I suggest you take him to an *avian* vet for his first check-up. Ask the vet to take out his leg band and cut his other wing as well. Newly bought birds should always see an avian vet first. The whole thing should be less than $50. Cockatiels should visit an avian vet once every 12 months even if they look healthy.


----------



## Mentha (Jul 11, 2010)

Do not get the leg band taken off unless it's bothering your bird. You need that for identification should your bird escape at any time. I've seen many people on this forum alone lose their birds. It's not uncommon. If you have the leg band number on file it's much easier to locate your bird. They can fly 50 miles in one day and many birds do look alike.


----------



## jasedee (Jul 3, 2011)

Skrillex? Love the name!


----------



## Virtue (May 18, 2011)

Mentha said:


> Do not get the leg band taken off unless it's bothering your bird. You need that for identification should your bird escape at any time. I've seen many people on this forum alone lose their birds. It's not uncommon. If you have the leg band number on file it's much easier to locate your bird. They can fly 50 miles in one day and many birds do look alike.


True, but the bird will be dead in short to no time. The chances of your bird's leg getting caught in something because of the band are far greater than your bird being lost.


----------



## tielfan (Aug 31, 2008)

Yes, you do need to clip the feathers on the other wing. A one-wing clip doesn't work on cockatiels because they are powerful flyers. Clipping one wing doesn't stop them from flying but it destroys their ability to steer and that's dangerous. Your bird can get hurt crashing into things.


----------



## Virtue (May 18, 2011)

tielfan said:


> Yes, you do need to clip the feathers on the other wing. A one-wing clip doesn't work on cockatiels because they are powerful flyers. Clipping one wing doesn't stop them from flying but it destroys their ability to steer and that's dangerous. Your bird can get hurt crashing into things.

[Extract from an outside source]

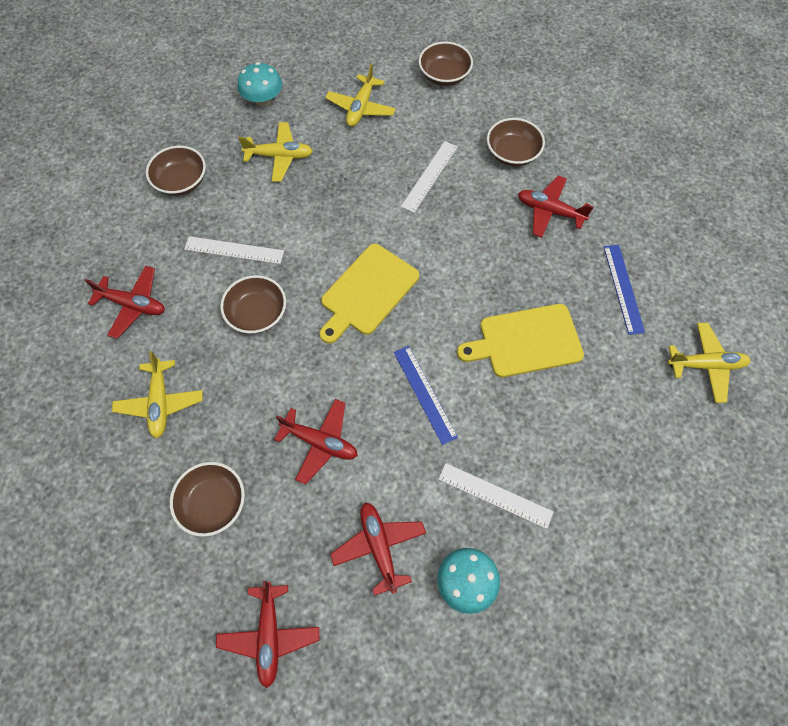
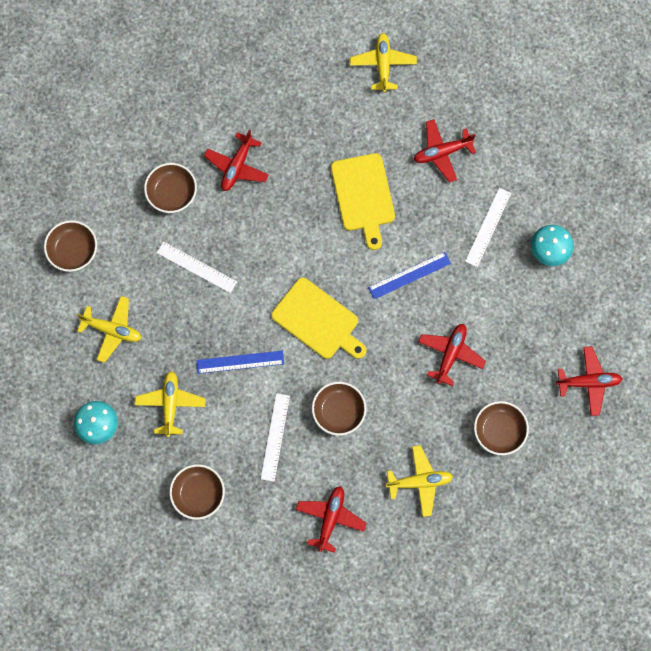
camera: 90 degrees left, 10 degrees up
(379, 546) = (527, 309): red plane -> red plane (442, 152)
(623, 288) = (314, 115): blue ruler -> blue ruler (240, 362)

Fastest sprinters in whole of Australia.


----------



## This'll Do (Jun 24, 2011)

Welcome, skrillex!

I just rescued a lost cockatiel a month ago. He too had one wing clipped. I was pretty surprised because I thought that people nowadays knew not to do that. He could fly like nobody's business, but his steering wasn't very good. Birds can get seriously injured that way. Once I got hold of him I clipped the other side as well so he can better control his flight. And he can still fly _very well_.


----------



## Mentha (Jul 11, 2010)

Virtue said:


> True, but the bird will be dead in short to no time. The chances of your bird's leg getting caught in something because of the band are far greater than your bird being lost.


I have never had a banded bird catch it's leg on anything. I've been raising birds for years. Granted it could happen, but very unlikely if you have a safe environment for your birds.


----------